WHAT TO WORK ON —
Within the listing below, the lines to output run from the one containing "Em um país onde" through the one containing "Ale que lindo ficou seu blog"; copy them exactly and nothing else.

RECORDS FOR THE TASK section start

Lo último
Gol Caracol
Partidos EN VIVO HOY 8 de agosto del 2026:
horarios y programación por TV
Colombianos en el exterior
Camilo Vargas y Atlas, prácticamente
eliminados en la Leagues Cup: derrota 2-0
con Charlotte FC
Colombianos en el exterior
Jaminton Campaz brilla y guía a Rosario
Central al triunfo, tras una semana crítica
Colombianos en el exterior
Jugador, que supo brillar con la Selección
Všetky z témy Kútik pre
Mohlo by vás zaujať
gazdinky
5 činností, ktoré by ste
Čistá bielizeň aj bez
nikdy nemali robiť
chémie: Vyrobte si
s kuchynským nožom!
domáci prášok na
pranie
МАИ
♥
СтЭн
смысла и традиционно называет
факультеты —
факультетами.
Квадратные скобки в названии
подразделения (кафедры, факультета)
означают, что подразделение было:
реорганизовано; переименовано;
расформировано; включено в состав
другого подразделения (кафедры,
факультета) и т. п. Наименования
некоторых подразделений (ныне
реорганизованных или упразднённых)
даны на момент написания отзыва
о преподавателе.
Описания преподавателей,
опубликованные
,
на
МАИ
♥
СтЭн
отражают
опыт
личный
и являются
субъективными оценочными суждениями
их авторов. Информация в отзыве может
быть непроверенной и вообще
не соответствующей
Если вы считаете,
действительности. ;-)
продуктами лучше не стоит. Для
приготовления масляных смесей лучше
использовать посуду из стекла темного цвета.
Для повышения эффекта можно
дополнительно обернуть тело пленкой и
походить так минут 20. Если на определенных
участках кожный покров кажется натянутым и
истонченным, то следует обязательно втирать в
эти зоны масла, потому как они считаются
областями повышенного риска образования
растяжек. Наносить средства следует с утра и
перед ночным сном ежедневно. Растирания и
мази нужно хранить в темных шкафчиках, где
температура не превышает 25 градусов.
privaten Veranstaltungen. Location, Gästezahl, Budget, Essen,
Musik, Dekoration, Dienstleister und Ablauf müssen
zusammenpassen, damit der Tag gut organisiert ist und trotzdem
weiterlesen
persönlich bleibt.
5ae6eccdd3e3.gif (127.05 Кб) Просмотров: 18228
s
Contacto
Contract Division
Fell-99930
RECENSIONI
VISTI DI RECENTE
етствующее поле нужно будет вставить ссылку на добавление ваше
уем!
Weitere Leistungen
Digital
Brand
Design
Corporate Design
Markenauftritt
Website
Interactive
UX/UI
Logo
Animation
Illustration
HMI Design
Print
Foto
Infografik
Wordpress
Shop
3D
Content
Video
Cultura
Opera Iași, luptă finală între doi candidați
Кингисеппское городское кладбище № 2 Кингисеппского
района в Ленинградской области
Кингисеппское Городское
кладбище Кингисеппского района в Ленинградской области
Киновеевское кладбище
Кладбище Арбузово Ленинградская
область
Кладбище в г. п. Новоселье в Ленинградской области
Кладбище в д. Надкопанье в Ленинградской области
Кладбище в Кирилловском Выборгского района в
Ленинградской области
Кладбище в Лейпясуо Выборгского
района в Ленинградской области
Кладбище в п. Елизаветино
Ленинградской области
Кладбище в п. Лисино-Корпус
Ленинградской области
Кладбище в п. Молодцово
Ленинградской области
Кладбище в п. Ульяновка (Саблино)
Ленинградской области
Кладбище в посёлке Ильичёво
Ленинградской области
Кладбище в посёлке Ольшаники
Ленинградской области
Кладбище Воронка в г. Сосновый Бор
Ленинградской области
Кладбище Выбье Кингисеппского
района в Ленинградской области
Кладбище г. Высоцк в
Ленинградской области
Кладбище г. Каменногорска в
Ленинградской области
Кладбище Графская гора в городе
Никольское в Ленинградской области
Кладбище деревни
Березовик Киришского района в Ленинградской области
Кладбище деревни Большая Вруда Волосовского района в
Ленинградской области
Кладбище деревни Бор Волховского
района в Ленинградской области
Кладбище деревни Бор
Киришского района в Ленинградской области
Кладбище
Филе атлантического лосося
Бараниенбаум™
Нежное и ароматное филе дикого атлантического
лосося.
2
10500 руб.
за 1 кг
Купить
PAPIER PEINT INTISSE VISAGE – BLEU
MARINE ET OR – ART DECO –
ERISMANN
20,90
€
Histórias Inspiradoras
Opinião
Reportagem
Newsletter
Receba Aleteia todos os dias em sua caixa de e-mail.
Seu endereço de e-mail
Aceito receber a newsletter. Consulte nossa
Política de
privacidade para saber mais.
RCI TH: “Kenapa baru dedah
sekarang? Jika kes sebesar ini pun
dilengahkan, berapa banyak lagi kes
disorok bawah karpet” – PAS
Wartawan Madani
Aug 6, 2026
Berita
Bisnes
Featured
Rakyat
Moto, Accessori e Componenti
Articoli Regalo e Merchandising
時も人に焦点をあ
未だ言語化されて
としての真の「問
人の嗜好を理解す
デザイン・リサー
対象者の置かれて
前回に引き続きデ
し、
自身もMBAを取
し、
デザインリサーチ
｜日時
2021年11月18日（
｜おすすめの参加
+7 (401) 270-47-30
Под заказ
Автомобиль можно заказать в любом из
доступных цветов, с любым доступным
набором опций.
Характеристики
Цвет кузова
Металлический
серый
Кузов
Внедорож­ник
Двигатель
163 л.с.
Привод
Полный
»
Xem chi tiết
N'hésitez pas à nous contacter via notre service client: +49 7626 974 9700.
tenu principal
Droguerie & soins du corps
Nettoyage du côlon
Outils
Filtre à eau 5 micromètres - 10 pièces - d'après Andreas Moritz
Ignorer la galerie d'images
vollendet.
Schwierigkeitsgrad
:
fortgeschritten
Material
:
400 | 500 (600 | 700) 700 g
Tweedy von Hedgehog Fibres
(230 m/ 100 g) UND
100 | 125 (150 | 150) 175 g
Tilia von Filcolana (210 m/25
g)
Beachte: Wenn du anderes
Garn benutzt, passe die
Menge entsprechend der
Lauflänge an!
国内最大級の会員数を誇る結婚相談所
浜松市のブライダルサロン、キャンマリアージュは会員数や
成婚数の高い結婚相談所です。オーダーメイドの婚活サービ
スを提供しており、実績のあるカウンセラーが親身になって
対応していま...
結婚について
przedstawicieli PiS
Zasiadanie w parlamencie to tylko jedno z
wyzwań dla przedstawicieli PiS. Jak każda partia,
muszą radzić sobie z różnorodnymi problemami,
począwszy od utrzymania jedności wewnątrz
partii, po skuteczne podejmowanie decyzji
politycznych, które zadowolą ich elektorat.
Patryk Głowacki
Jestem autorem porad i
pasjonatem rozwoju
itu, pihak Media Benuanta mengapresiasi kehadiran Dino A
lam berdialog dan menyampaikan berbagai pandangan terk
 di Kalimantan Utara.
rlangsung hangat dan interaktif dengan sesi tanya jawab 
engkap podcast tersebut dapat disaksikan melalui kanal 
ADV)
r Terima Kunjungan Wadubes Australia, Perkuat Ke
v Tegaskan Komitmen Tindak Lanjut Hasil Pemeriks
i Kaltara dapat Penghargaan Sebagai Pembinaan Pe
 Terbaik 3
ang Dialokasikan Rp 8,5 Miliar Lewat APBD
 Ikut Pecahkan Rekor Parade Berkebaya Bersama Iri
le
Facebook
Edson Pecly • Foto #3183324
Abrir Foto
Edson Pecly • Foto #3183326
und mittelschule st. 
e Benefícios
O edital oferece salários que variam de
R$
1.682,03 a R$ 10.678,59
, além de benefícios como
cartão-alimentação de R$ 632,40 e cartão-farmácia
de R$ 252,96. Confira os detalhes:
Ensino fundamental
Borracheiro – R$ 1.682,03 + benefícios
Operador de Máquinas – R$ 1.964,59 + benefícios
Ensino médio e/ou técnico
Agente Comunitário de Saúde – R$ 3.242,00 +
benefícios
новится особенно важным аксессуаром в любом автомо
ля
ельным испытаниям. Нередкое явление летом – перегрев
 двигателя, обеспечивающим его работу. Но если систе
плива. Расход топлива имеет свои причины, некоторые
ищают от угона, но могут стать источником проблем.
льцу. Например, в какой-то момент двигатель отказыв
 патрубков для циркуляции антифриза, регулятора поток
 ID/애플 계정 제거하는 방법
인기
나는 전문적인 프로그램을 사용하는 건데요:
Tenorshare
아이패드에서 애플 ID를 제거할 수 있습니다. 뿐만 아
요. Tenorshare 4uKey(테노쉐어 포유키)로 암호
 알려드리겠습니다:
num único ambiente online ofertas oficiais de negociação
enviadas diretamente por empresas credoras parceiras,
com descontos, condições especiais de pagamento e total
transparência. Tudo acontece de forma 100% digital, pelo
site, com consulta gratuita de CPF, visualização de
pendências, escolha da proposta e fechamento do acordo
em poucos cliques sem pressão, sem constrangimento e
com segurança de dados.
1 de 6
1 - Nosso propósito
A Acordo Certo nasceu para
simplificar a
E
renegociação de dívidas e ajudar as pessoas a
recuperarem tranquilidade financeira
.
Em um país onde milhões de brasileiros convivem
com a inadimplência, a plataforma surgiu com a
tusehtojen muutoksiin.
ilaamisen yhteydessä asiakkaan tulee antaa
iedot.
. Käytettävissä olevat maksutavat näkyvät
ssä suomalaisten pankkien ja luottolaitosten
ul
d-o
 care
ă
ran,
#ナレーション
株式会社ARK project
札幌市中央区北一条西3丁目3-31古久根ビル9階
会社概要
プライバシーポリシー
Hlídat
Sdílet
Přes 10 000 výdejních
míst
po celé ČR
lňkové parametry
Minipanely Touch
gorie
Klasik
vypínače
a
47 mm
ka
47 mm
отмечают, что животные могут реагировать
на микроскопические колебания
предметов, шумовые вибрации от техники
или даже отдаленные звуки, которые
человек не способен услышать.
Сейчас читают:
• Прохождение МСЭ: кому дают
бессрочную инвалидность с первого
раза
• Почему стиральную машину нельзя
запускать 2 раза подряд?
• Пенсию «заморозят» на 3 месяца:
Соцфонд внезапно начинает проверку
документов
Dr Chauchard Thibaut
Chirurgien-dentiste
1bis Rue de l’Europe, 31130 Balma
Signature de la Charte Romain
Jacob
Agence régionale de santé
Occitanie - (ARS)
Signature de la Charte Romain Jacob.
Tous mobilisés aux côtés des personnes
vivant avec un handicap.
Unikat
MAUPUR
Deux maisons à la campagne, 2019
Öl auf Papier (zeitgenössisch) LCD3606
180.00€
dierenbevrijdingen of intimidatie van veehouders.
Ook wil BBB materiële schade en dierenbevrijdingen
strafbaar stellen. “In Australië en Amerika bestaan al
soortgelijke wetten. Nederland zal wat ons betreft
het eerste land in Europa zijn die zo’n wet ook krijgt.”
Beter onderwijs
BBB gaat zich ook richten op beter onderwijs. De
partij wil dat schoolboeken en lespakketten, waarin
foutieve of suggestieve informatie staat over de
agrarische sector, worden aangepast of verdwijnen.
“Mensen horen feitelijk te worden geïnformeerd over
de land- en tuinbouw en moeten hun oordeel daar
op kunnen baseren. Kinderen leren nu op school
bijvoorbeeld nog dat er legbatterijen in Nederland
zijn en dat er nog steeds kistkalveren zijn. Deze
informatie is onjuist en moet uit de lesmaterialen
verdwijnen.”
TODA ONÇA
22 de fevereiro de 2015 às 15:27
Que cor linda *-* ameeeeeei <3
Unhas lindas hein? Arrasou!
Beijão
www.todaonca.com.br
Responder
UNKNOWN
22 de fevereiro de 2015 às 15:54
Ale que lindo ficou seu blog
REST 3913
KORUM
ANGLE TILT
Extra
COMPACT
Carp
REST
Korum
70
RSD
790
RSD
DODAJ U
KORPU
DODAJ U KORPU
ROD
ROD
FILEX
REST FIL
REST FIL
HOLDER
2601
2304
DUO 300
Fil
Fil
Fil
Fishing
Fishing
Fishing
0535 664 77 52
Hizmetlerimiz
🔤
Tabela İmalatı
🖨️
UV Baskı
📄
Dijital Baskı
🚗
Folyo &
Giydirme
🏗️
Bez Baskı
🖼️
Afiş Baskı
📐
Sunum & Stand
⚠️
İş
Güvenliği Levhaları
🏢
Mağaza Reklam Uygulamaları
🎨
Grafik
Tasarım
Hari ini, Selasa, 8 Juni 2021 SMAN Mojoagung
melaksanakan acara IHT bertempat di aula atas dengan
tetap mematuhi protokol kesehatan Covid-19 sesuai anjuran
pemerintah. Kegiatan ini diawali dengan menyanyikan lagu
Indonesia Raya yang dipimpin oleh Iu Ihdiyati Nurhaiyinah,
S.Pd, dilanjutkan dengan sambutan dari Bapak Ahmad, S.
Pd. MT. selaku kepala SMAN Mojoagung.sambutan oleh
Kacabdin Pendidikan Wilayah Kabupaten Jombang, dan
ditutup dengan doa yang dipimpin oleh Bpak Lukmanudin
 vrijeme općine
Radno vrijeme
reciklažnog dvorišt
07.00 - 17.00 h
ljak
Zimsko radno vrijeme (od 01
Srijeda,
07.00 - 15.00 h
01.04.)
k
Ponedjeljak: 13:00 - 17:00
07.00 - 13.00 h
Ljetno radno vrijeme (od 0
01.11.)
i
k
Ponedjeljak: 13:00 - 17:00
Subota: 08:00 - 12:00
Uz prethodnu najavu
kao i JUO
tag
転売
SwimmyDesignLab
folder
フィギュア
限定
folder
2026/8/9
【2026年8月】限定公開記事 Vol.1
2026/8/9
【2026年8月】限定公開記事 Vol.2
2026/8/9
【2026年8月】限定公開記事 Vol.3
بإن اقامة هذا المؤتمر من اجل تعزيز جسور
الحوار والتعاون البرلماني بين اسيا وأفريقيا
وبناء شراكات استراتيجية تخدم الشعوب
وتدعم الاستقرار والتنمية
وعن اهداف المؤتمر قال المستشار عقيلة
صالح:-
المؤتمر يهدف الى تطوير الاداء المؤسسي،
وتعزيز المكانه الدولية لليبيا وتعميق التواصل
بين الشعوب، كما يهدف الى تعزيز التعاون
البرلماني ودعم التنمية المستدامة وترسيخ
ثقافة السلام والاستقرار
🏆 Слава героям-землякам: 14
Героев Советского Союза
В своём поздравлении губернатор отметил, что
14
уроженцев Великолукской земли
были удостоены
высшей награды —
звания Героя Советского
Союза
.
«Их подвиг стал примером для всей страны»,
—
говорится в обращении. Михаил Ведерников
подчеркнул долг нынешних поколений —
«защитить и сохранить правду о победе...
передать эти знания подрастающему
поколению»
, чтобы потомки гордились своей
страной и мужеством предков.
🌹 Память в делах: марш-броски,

RECORDS FOR THE TASK section end

RESULT —
Em um país onde milhões de brasileiros convivem
com a inadimplência, a plataforma surgiu com a
tusehtojen muutoksiin.
ilaamisen yhteydessä asiakkaan tulee antaa
iedot.
. Käytettävissä olevat maksutavat näkyvät
ssä suomalaisten pankkien ja luottolaitosten
ul
d-o
 care
ă
ran,
#ナレーション
株式会社ARK project
札幌市中央区北一条西3丁目3-31古久根ビル9階
会社概要
プライバシーポリシー
Hlídat
Sdílet
Přes 10 000 výdejních
míst
po celé ČR
lňkové parametry
Minipanely Touch
gorie
Klasik
vypínače
a
47 mm
ka
47 mm
отмечают, что животные могут реагировать
на микроскопические колебания
предметов, шумовые вибрации от техники
или даже отдаленные звуки, которые
человек не способен услышать.
Сейчас читают:
• Прохождение МСЭ: кому дают
бессрочную инвалидность с первого
раза
• Почему стиральную машину нельзя
запускать 2 раза подряд?
• Пенсию «заморозят» на 3 месяца:
Соцфонд внезапно начинает проверку
документов
Dr Chauchard Thibaut
Chirurgien-dentiste
1bis Rue de l’Europe, 31130 Balma
Signature de la Charte Romain
Jacob
Agence régionale de santé
Occitanie - (ARS)
Signature de la Charte Romain Jacob.
Tous mobilisés aux côtés des personnes
vivant avec un handicap.
Unikat
MAUPUR
Deux maisons à la campagne, 2019
Öl auf Papier (zeitgenössisch) LCD3606
180.00€
dierenbevrijdingen of intimidatie van veehouders.
Ook wil BBB materiële schade en dierenbevrijdingen
strafbaar stellen. “In Australië en Amerika bestaan al
soortgelijke wetten. Nederland zal wat ons betreft
het eerste land in Europa zijn die zo’n wet ook krijgt.”
Beter onderwijs
BBB gaat zich ook richten op beter onderwijs. De
partij wil dat schoolboeken en lespakketten, waarin
foutieve of suggestieve informatie staat over de
agrarische sector, worden aangepast of verdwijnen.
“Mensen horen feitelijk te worden geïnformeerd over
de land- en tuinbouw en moeten hun oordeel daar
op kunnen baseren. Kinderen leren nu op school
bijvoorbeeld nog dat er legbatterijen in Nederland
zijn en dat er nog steeds kistkalveren zijn. Deze
informatie is onjuist en moet uit de lesmaterialen
verdwijnen.”
TODA ONÇA
22 de fevereiro de 2015 às 15:27
Que cor linda *-* ameeeeeei <3
Unhas lindas hein? Arrasou!
Beijão
www.todaonca.com.br
Responder
UNKNOWN
22 de fevereiro de 2015 às 15:54
Ale que lindo ficou seu blog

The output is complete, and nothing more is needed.